## About this exercise
Only a number is wanted here: the count of lines in the entries below that include the word "inches".

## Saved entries
........

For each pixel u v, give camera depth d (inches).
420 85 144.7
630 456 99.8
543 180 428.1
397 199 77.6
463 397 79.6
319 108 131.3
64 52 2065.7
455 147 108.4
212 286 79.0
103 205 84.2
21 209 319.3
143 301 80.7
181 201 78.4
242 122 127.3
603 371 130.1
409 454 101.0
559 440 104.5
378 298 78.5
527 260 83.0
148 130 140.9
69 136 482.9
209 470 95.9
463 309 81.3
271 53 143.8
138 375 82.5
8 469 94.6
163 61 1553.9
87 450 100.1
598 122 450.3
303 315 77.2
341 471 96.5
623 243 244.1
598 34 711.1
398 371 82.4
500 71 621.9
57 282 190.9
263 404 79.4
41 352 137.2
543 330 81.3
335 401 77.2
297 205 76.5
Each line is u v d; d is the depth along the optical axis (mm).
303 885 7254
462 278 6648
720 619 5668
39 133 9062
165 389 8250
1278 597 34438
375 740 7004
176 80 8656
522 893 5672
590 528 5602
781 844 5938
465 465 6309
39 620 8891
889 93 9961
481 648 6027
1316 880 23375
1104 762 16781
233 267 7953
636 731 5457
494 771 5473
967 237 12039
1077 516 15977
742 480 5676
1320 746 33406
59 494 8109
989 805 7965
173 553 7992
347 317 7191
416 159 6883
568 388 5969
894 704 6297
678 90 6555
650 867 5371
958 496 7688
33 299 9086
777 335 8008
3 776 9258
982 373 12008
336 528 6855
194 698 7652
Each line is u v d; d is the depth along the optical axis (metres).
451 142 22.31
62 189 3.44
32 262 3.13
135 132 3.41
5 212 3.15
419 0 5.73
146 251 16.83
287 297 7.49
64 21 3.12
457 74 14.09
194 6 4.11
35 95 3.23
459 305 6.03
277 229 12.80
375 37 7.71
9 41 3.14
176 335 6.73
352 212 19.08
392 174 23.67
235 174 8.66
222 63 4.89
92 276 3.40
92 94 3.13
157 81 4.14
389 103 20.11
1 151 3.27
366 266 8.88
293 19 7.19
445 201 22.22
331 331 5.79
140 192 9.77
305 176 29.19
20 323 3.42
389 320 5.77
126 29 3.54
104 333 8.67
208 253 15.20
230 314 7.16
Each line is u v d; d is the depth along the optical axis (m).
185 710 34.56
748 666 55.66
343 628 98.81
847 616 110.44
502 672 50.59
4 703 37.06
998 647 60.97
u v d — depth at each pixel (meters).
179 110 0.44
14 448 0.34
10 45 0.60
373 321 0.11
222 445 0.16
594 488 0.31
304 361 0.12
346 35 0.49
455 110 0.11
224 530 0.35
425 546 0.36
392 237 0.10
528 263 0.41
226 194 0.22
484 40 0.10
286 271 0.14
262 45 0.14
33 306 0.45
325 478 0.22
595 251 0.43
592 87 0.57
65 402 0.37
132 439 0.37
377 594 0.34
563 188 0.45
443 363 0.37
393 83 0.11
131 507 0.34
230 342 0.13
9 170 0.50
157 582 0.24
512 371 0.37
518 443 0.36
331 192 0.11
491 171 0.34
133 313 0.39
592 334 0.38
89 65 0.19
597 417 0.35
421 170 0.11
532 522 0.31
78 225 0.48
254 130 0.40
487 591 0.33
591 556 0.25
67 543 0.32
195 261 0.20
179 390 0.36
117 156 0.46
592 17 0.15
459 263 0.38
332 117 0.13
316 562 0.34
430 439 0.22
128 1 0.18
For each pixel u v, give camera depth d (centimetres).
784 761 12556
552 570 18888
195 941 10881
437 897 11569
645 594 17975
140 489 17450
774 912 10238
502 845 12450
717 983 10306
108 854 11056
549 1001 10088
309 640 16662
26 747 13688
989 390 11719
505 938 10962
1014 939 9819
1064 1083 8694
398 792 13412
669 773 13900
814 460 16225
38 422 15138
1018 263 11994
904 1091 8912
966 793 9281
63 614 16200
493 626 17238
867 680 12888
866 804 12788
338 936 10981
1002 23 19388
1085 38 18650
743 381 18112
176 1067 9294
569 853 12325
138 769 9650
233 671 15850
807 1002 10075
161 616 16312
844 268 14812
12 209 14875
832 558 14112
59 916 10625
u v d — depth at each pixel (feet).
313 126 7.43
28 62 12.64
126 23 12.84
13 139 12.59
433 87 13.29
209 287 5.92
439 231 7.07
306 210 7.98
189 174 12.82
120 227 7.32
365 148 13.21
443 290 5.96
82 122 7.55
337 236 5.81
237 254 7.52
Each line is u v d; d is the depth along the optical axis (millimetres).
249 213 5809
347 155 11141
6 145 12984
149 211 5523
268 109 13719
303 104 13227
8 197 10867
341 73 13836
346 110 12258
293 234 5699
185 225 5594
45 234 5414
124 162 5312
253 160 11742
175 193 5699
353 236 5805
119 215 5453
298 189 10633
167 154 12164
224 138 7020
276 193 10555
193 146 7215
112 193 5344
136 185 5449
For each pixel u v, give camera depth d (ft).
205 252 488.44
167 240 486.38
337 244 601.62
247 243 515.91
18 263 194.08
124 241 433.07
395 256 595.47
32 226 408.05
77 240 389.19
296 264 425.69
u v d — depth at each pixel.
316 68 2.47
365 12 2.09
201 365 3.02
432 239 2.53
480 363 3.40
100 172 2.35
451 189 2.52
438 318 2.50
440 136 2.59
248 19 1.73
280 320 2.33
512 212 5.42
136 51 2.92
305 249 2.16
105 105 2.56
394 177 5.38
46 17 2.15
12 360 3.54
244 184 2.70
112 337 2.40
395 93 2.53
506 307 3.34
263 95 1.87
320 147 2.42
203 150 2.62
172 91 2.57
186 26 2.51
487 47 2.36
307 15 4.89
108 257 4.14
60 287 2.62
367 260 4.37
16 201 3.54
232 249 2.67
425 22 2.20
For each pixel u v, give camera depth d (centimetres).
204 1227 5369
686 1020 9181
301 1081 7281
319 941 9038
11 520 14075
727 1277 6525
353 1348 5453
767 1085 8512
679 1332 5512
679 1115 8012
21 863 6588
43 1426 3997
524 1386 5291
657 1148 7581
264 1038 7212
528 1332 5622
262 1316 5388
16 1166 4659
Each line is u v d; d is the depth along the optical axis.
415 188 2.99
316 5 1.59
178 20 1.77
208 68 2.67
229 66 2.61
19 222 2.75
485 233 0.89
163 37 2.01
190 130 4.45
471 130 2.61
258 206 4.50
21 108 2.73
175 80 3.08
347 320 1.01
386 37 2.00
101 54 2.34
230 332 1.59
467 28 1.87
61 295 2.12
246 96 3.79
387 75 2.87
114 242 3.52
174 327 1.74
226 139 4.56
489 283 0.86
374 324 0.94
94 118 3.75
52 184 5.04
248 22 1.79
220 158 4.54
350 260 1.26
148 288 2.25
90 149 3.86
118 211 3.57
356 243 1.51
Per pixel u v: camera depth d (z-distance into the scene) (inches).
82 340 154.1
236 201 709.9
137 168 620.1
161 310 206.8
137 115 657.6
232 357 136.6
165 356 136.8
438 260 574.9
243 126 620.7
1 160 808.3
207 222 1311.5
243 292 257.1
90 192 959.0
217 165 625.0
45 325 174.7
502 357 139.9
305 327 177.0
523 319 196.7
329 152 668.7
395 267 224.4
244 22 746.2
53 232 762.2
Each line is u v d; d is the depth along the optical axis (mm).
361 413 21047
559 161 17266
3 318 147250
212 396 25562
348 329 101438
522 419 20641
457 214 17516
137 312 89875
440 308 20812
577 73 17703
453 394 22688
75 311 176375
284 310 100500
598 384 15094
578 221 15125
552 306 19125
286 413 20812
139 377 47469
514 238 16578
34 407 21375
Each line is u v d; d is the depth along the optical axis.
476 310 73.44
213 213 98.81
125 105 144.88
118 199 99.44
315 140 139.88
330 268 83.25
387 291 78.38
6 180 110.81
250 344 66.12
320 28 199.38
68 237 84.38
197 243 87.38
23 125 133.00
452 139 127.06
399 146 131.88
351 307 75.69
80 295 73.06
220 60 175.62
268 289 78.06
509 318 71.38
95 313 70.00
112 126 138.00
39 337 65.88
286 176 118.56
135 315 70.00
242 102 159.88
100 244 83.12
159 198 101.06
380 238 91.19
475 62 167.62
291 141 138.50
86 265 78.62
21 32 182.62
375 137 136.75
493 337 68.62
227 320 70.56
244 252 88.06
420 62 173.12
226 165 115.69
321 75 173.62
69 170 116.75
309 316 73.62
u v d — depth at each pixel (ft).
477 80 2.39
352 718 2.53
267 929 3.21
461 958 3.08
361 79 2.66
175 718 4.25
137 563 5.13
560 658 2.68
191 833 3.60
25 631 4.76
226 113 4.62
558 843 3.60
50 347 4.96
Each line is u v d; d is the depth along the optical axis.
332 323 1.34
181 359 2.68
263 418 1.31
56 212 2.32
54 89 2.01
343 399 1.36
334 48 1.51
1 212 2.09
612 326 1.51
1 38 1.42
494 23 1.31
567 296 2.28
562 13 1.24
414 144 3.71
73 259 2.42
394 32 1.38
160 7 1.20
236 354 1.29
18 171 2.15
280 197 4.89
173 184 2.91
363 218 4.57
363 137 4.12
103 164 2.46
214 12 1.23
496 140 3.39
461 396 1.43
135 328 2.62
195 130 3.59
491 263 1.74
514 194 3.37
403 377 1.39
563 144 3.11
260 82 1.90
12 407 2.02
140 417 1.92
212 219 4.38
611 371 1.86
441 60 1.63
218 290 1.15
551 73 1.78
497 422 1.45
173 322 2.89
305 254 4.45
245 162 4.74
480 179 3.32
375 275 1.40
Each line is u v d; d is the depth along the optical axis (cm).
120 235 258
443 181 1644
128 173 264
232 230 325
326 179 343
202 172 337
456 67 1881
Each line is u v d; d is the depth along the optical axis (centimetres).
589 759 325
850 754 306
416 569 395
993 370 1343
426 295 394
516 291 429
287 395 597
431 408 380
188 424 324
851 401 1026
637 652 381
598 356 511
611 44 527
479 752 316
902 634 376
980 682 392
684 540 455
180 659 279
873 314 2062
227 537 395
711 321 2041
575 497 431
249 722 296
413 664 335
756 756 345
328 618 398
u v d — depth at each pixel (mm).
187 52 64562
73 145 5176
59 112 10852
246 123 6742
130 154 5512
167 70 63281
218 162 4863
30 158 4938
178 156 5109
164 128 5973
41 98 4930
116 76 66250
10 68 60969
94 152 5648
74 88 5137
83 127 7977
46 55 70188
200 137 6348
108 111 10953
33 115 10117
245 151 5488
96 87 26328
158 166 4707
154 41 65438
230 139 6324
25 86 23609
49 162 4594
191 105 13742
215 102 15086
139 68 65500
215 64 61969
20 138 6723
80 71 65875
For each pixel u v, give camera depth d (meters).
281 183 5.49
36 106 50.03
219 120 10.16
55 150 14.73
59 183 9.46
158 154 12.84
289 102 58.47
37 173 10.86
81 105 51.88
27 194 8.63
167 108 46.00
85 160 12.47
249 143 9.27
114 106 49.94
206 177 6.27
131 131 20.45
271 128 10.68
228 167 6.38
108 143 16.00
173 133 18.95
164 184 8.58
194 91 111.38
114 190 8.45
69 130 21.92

........

## Response to the exercise
2